Glycine ameliorates MBP-induced meiotic abnormalities and apoptosis by regulating mitochondrial-endoplasmic reticulum interactions in porcine oocytes

Monobutyl phthalate (MBP) is the main metabolite of dibutyl phthalate (DBP) in vivo. MBP has a stable structure, can continuously accumulate in living organisms, and has the potentially to harm animal and human reproductive function. In the ovarian follicle microenvironment, MBP may lead to defects in follicular development and steroid production, abnormal meiotic maturation, impaired ovarian function and other reproductive deficits. In this study, SMART-seq was used to investigate the effects of MBP exposure on the in vitro maturation (IVM) and development of porcine oocytes. The results showed that differentially expressed genes after MBP exposure were enriched in the biological processes cytoskeleton, cell apoptosis, endoplasmic reticulum (ER) and mitochondria. Glycine (Gly) improved the developmental potential of porcine oocytes by regulating mitochondrial and ER function. The effect of Gly in protecting oocytes against MBP-induced damage was studied. The results showed that the addition of Gly significantly decreased the rate of MBP-induced spindle abnormalities, decreased the frequency of MBP-induced mitochondria-associated ER membrane (MAM) interactions, and downregulated the protein and gene expression of the linkage molecules Mitofusin 1 (MFN1) and Mitofusin 2 (MFN2) in the MAM. Additionally, treatment with Gly restored the distribution of the 1,4,5-triphosphate receptor 1 (IP3R1) and voltage-dependent anion channel 1 (VDAC1), further decreasing the intracellular free calcium concentration ([Ca2+]i) levels and mitochondrial Ca2+ ([Ca2+]m) , increasing the ER Ca2+ ([Ca2+]ER) levels, and thus significantly increasing the ER levels and mitochondrial membrane potential (ΔΨ m). Gly also decreased the levels of reactive oxygen species (ROS) and increased the levels of Glutathione (GSH), oocyte apoptosis-related indicators (Caspase-3 activity and Annexin V) and oocyte apoptosis-related genes (BAX, Caspase 3 and AIFM1). Our results suggest that Gly can ameliorate microtubule cytoskeleton abnormalities and improve oocyte maturation by reducing the defective mitochondrial–ER interactions caused by MBP exposure in vitro.

[Stored data]
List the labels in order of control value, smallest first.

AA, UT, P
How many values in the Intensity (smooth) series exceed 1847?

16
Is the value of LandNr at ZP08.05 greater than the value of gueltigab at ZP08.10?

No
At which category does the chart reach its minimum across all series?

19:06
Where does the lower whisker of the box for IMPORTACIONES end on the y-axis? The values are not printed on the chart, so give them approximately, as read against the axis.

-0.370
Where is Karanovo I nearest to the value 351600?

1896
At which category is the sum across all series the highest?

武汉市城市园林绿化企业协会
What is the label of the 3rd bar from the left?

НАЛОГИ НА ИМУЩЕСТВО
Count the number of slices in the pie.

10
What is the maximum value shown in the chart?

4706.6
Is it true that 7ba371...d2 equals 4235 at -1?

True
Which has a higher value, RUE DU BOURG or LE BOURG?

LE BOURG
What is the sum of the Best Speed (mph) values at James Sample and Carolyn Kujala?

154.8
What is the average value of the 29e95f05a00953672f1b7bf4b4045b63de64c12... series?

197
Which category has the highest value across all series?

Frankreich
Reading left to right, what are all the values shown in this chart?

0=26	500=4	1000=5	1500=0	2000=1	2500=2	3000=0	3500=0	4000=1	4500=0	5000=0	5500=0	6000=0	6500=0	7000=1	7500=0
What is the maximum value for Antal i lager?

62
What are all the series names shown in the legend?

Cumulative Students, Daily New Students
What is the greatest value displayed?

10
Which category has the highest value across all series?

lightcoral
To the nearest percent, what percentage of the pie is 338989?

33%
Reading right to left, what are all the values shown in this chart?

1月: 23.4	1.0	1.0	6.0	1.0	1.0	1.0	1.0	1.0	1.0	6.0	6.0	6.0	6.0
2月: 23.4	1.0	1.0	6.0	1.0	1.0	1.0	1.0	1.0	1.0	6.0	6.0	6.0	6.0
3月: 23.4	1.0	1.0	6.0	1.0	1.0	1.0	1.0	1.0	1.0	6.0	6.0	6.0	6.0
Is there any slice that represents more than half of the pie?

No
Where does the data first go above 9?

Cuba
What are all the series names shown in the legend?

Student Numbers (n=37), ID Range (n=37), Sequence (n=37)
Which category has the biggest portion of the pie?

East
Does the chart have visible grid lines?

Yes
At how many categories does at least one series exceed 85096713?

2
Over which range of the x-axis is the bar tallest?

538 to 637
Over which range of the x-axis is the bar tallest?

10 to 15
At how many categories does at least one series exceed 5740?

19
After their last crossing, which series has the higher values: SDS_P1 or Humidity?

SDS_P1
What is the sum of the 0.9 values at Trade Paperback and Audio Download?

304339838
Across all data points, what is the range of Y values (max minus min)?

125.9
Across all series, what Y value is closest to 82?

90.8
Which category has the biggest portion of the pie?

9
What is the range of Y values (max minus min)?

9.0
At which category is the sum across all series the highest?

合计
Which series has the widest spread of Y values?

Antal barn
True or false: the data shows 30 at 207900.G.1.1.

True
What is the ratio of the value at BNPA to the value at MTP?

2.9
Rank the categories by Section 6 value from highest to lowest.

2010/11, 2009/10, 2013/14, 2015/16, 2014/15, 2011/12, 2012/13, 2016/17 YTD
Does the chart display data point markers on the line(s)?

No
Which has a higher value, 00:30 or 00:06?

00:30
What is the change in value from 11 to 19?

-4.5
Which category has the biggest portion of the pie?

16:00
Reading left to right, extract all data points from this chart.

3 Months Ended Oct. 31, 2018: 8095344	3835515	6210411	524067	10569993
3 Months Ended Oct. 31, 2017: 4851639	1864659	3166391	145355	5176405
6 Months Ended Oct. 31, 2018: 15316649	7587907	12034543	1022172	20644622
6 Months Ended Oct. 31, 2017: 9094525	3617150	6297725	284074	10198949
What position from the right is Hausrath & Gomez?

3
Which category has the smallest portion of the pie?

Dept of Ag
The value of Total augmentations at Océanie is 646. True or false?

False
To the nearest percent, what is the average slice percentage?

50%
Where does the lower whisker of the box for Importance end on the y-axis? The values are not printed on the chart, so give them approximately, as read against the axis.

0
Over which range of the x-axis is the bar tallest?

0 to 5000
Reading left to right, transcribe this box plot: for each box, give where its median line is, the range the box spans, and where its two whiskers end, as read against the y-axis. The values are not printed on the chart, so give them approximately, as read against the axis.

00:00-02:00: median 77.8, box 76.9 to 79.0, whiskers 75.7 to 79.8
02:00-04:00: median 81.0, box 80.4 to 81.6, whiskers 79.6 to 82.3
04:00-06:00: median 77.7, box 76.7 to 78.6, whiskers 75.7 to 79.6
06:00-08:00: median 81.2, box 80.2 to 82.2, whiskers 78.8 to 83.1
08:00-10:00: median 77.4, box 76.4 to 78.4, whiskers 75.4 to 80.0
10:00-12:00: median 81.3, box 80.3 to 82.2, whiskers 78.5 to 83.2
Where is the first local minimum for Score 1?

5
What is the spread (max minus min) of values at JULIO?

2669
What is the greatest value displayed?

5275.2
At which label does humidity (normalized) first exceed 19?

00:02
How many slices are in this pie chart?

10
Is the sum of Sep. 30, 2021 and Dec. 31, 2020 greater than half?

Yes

Work task: According to the abstract on glycine and porcine oocytes, what compound is monobutyl phthalate (MBP) the main metabolite of in vivo?

Written solution: Dibutyl phthalate (DBP).